Grants are a flexible and effective tool in donors’ aid arsenal, but statutory donors such as DFID, USAID and DFAT can make better use of grant-making mechanisms by playing more to their unique strengths.
Better awareness and appreciation of their position
Many statutory donors use grants to try to address issues that would be better tackled by private donors (including private philanthropic donors and independent grant-making organisations, whose income derives mainly from private sources). The key weakness to this approach is that the differences between private and statutory donors are not taken into consideration.
For example, private donors operate under a different legal framework, have different stakeholders, have smaller budgets and more narrow interests, and focus on smaller geographic areas. These factors allow them to take greater risks than statutory donors when using grant-making mechanisms. While there are benefits to taking more risks, the benefits would be greater if statutory donors embraced the position that they are in, and instead of trying to act like other types of donors played to their strengths. After all, there are merits to funds coming from taxes and key stakeholders being the taxpayers. These include:
More funds and greater influence
Statutory donors have more funds and greater influence than private donors.
Make use of the right grant-making mechanism
Grant-making mechanisms come in many modalities - including, challenge funds, pooled funds, and matching-grants. Statutory donors should give greater consideration to which modality is best suited when addressing a particular issue. Challenge funds, for example, have been adopted by many statutory donors. But this mechanism doesn’t fit well with the constraints these donors operate under. Whereas challenge funds are all about taking risks and trying new untested approaches, statutory donors’ risk appetite is relatively low, and rightly so as they are guardians of taxpayers’ money and should take extra precautions to ensure the funds achieve maximum impact.
Statutory donors should take advantage of the flexibility the grant-making mechanism can offer and shouldn’t be constrained by following the same format as other donors.

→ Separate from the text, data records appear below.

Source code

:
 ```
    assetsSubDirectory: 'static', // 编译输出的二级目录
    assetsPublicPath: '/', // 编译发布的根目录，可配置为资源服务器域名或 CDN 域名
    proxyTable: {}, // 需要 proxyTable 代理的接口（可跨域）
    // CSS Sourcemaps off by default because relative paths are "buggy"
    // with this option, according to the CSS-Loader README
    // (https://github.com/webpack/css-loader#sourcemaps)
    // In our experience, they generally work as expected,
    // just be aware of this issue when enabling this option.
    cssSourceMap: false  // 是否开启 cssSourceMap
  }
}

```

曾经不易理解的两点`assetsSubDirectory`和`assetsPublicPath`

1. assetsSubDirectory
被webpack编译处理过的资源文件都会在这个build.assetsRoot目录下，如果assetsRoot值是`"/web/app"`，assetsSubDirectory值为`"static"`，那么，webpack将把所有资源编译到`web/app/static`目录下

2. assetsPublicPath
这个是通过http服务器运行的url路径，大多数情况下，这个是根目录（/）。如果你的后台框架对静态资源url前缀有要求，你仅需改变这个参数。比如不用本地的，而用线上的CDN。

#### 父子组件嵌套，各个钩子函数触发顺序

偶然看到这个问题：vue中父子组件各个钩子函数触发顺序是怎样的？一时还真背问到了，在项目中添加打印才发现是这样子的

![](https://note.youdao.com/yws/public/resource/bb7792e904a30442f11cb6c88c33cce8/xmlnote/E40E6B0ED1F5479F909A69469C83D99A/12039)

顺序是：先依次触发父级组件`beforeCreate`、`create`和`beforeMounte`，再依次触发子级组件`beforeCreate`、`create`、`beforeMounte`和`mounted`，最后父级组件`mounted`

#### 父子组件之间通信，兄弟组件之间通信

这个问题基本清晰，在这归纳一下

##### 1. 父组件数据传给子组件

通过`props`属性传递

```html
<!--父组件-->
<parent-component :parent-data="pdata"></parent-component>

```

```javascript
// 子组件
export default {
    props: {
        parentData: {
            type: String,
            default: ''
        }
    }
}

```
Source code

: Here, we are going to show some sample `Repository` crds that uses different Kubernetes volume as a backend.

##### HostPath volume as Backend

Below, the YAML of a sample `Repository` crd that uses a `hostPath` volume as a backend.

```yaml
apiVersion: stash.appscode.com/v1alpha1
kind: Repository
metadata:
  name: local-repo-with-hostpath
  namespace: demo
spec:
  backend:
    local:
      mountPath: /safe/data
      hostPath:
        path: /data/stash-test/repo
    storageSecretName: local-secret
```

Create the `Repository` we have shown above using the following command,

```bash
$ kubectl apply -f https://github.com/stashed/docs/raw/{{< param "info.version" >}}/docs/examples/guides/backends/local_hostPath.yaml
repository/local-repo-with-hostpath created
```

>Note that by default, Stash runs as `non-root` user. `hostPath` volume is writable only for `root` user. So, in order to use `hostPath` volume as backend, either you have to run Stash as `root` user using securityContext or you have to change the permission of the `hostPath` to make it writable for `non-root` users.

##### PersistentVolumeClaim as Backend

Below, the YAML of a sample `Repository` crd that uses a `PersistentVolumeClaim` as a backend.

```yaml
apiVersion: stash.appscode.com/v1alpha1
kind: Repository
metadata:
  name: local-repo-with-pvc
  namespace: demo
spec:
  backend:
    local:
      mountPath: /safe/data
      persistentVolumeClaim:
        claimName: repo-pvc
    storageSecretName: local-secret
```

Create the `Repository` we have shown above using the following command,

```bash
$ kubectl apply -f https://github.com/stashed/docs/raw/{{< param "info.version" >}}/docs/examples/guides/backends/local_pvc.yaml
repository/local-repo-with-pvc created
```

For example, in their drive for transparency and fairness, statutory donors tend to opt for an open competition application processes for their grant programme. However, this shouldn’t be a default - they should also consider direct solicitation as well as accepting unsolicited applications. Because when designing grant programme processes and procedures, the key should always be how the process or procedure will help achieve the intended goal. The same argument goes for deciding on the types of grantees - statutory donors should consider having a wider range of grantees for the same grant programme instead of restricting the eligibility criteria to one group (such as CSOs or SMEs).
Conclusion
Two major advantages that statutory donors have over private donors is that they have a larger amount of funds and the political clout needed to bring about policy change. As such, statutory donors shouldn’t follow or try to be like other donors since they operate under different constraints and answer to a different set of stakeholders. While the majority of innovative solutions to tackling issues such as disease, poverty and corruption have come as a result of grant programmes funded by private donors, without the funds and the clout that statutory donors bring, the large-scale social impact achieved would have never been what it is today.